## TASK GOAL:
Beginning at the line containing "4、记载需求数值并将描画。", repeat each line below exactly up to and including the line containing "Loteamento Gustavo Ibarra". Do not repeat the pictures.

## SUPPLIED RECORDS:
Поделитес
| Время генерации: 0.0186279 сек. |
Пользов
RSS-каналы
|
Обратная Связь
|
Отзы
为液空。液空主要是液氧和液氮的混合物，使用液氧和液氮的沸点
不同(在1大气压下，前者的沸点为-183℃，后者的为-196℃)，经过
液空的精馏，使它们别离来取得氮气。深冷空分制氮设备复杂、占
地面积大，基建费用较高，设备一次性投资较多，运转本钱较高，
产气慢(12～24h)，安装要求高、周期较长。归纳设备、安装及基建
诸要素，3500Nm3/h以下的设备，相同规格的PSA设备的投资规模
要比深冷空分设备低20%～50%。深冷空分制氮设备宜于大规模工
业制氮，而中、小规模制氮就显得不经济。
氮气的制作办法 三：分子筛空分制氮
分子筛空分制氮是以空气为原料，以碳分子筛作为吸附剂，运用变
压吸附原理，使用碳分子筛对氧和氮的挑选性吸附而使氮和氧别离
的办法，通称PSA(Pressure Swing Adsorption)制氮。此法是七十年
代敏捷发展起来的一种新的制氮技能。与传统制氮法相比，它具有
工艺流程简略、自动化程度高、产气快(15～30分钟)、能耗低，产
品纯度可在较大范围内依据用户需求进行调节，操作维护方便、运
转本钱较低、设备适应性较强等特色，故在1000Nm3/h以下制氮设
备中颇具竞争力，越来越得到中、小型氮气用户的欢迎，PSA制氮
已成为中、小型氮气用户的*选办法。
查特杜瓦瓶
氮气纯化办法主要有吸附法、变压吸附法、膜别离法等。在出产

* * *

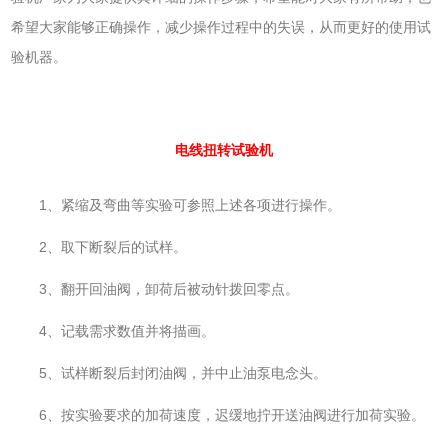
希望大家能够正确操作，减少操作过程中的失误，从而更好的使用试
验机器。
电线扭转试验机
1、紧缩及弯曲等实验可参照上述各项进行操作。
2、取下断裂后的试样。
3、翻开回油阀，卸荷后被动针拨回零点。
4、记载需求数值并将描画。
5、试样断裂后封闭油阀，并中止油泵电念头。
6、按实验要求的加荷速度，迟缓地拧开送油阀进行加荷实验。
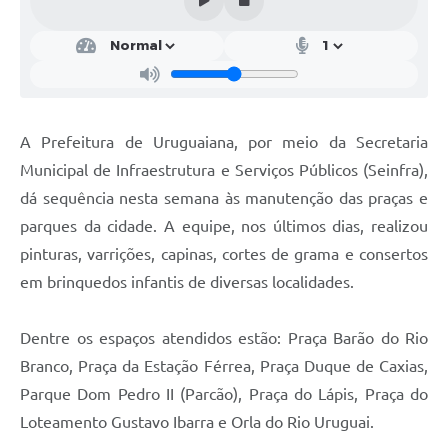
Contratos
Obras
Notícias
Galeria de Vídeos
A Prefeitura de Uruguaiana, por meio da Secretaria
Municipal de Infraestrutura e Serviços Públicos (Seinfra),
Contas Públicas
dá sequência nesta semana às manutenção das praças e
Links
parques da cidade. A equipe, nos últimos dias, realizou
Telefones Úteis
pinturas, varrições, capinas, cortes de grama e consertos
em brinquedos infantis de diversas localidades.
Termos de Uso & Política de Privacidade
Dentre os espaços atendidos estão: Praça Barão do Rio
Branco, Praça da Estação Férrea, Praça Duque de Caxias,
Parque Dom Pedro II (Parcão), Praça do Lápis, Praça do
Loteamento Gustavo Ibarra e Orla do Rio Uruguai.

## YOUR RESPONSE:
4、记载需求数值并将描画。
5、试样断裂后封闭油阀，并中止油泵电念头。
6、按实验要求的加荷速度，迟缓地拧开送油阀进行加荷实验。
Contratos
Obras
Notícias
Galeria de Vídeos
A Prefeitura de Uruguaiana, por meio da Secretaria
Municipal de Infraestrutura e Serviços Públicos (Seinfra),
Contas Públicas
dá sequência nesta semana às manutenção das praças e
Links
parques da cidade. A equipe, nos últimos dias, realizou
Telefones Úteis
pinturas, varrições, capinas, cortes de grama e consertos
em brinquedos infantis de diversas localidades.
Termos de Uso & Política de Privacidade
Dentre os espaços atendidos estão: Praça Barão do Rio
Branco, Praça da Estação Férrea, Praça Duque de Caxias,
Parque Dom Pedro II (Parcão), Praça do Lápis, Praça do
Loteamento Gustavo Ibarra e Orla do Rio Uruguai.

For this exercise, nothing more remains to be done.